I’m usually at 2.8 or 4
Grab shots of family, evening shots, interior shots etc etc
I have no excuse, it’s my own fault entirely I bought it out of desperation thinking the smaller size would suit me and the RP better for traipsing around Portugal. Besides a dozen or so test shots the day it arrived, it’s not seen use since. Can’t be bothered with the hassle of selling and fending off scammers, so it’s been moth balled along with the rest of my brief introduction to the R system.
Having actually used the 24-105 STM, I'll say you can do more with a slow lens than you probably think. I haven't used it on a non-IBIS body, but IBIS only adds about a stop beyond what you can do with IS alone. This lens is f/4 at the wide end, so that's only a stop slower than big pro zooms. I think it hits f/7.1 at around 80mm. So there's lots of focal lengths where you're not at f/7.1. In daylight, there's no issue with f/7.1 unless you're trying to blow out the background. You can still blur the background at that aperture, but you'll have to be more careful about subject and background distances.
Calling it pathetic is hyperbole. It was a design decision which included a lot of factors including price, size and weight. I think it would be better to say the slow aperture at the long end is fine for some uses, less than ideal for others, and inappropriate for others. Looking through my Lightroom library for this lens, I find lots of daytime photos where I was happy to save the weight over a faster lens and the image quality was more than sufficient. As for nighttime/low light photos:
I also have fireworks shots stopped down from a tripod and handheld long exposures of carnival rides in motion. 0.5 sec, f/7.1, ISO 100. A faster lens would not have helped here but the IS sure did.
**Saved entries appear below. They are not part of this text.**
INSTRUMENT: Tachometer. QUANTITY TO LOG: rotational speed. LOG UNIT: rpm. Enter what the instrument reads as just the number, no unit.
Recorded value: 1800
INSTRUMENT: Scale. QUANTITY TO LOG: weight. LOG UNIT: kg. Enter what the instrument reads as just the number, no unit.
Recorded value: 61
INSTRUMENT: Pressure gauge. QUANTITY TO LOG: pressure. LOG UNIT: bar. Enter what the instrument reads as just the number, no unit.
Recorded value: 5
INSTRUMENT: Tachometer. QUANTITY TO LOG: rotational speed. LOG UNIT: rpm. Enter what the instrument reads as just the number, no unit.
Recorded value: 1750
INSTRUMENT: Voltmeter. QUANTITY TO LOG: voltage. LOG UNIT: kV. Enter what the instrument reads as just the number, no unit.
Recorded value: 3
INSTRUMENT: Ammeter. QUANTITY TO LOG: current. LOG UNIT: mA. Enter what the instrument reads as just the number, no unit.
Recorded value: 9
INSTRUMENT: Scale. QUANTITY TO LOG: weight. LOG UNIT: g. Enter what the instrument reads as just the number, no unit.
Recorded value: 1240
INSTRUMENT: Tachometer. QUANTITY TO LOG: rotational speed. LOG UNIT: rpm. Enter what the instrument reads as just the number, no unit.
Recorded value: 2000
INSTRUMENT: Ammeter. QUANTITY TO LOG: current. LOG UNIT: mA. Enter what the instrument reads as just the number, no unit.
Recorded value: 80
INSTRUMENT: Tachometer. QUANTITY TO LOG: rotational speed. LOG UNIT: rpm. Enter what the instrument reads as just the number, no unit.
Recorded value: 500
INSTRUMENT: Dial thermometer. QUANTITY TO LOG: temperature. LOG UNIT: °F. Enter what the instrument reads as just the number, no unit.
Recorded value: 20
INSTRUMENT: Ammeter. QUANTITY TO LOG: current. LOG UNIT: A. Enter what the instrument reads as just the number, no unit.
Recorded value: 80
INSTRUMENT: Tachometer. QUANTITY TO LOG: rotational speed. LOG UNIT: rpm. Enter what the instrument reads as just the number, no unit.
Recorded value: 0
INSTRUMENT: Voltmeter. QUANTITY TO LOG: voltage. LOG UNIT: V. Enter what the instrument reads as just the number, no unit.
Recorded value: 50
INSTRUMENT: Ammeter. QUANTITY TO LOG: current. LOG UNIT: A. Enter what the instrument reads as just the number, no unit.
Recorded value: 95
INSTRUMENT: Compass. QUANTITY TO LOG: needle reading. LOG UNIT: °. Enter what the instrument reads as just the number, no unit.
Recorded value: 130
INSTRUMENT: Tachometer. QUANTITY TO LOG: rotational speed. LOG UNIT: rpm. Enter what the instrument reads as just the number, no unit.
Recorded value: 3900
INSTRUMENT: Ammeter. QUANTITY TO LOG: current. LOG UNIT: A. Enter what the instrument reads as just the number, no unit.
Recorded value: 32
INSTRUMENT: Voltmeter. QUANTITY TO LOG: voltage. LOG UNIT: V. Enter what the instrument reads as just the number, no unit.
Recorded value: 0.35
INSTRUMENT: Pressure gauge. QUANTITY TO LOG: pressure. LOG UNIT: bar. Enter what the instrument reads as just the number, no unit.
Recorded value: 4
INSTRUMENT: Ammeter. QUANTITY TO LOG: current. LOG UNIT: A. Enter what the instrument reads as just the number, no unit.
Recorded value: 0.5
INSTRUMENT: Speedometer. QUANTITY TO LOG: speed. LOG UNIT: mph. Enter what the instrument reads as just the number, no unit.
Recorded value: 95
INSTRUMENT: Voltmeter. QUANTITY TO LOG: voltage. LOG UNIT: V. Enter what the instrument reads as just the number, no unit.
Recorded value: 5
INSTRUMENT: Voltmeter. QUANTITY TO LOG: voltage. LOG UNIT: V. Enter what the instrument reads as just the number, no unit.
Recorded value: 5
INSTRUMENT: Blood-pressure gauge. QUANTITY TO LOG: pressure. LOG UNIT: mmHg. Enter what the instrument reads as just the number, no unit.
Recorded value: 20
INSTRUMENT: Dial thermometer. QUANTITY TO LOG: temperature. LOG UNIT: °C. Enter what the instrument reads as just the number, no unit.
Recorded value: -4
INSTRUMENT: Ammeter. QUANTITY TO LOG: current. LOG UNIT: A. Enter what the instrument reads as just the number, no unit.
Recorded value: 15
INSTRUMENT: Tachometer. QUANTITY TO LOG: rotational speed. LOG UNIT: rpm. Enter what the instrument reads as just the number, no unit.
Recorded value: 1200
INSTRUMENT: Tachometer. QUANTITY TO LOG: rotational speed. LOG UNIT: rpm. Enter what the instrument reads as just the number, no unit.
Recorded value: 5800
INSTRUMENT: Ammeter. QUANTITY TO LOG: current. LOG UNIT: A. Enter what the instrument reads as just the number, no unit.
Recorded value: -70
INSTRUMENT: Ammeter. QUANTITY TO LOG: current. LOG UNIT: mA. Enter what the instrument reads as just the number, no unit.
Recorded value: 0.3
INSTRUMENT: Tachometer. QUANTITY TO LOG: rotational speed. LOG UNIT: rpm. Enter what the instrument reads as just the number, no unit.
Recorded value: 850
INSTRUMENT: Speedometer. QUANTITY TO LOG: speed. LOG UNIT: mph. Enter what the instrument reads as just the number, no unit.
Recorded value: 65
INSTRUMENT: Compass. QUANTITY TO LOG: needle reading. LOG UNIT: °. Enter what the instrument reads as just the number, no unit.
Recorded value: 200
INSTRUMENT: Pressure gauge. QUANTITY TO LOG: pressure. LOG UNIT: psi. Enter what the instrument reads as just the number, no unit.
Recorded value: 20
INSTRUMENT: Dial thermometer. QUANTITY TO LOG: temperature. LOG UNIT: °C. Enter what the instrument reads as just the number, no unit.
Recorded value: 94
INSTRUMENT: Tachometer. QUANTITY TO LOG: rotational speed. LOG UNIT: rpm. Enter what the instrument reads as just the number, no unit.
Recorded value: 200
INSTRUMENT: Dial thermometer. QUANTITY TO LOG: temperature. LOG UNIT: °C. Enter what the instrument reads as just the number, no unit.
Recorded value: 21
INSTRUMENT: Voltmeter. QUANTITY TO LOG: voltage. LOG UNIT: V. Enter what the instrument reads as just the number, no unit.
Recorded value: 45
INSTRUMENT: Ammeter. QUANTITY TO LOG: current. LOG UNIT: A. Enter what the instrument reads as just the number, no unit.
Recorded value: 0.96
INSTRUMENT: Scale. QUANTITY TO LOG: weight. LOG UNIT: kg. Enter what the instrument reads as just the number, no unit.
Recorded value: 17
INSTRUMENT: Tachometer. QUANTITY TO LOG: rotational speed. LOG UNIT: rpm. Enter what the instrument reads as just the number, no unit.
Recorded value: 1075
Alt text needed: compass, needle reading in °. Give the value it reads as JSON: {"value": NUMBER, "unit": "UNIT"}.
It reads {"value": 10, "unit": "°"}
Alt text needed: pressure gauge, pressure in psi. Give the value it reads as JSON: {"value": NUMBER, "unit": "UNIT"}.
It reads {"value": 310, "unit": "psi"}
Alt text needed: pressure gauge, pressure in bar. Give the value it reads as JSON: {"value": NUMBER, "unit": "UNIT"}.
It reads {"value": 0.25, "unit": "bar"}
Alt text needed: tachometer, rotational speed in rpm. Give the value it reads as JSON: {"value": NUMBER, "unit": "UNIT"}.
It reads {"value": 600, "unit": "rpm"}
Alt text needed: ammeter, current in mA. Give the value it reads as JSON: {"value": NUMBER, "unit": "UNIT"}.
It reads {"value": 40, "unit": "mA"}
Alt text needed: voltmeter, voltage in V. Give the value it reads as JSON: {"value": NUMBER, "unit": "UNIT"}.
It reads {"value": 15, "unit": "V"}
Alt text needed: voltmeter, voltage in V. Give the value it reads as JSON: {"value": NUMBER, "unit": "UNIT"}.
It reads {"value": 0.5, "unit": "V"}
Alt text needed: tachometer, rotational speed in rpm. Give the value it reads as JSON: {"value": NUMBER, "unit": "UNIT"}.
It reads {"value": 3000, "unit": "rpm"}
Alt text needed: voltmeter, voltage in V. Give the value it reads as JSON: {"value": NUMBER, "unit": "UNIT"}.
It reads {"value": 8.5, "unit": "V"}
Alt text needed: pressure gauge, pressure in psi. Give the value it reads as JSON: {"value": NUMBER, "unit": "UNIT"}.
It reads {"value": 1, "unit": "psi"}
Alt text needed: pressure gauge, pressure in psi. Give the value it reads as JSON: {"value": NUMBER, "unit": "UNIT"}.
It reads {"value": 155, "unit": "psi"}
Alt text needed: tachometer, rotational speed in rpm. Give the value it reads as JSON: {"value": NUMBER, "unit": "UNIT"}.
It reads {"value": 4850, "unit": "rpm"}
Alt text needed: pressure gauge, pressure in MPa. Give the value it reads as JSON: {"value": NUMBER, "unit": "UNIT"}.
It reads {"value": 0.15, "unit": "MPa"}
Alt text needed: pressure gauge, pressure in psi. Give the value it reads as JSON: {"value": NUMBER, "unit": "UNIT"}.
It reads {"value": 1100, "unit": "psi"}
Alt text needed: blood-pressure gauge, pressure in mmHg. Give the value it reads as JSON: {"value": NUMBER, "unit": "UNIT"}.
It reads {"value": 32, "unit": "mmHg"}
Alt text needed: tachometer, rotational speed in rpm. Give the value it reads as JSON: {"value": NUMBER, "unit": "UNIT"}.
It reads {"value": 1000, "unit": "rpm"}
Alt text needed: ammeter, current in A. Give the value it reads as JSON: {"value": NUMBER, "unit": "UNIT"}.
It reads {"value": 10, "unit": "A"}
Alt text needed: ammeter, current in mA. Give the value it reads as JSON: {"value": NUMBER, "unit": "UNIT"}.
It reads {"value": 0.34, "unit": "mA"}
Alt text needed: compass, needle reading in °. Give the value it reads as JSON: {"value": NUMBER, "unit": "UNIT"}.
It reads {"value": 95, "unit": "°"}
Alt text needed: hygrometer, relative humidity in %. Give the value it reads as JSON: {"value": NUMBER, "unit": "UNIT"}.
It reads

I have pictures from a local event in the evening and into the night. Posing humans can be easily shot at 1/60sec with a short burst to pick the best image, which I do anyway. I have shots of Santa on stage lighting the Christmas tree. 1/160sec, f/7.1, ISO 6400. I was in the dark but the stage lighting was better than expected.
I visited an exhibit at an indoor mall. Good lighting, but possibly fluorescent, so I shot at 1/125 sec just in case. f/4-5.6 mostly and ISO's usually under 1600. Yes, the shutter speed is a bit slow for kids, but quick bursts at 12 fps ensured plenty of sharp images.
I took it to the aquarium with the kids. This wasn't a photo-centric visit, but I wanted better than my phone. While the indoor spaces were super dark, the exhibits themselves were lit. 1/125 sec, f/6.3, ISO 16000 or 1/60 sec, f/7.1, ISO 6400 for example. Looks fine.
Most recently, I took it to Disneyland. 1/8 sec, f/7.1, ISO 5000, 85mm for example. The big lighting displays don't move. Sure I could have brought my EF 24-70 2.8 and gotten a cleaner image (not that the image I got was noisy) but then I wouldn't have had the whole subject in focus, probably couldn't have pulled off 1/8 sec with just IBIS and would have been less comfortable carrying around a lens and adapter weighing twice as much.
I'm not saying an f/7.1 lens can do everything. I would never use a lens this slow for indoor or night sports. No way. It wouldn't be my first choice for Christmas morning photos without a flash. I have better lenses for portraits. But there are so many subjects and situations where even a slow lens can still get the job done, even in less than ideal conditions. It just takes a bit of work to get the best out of it.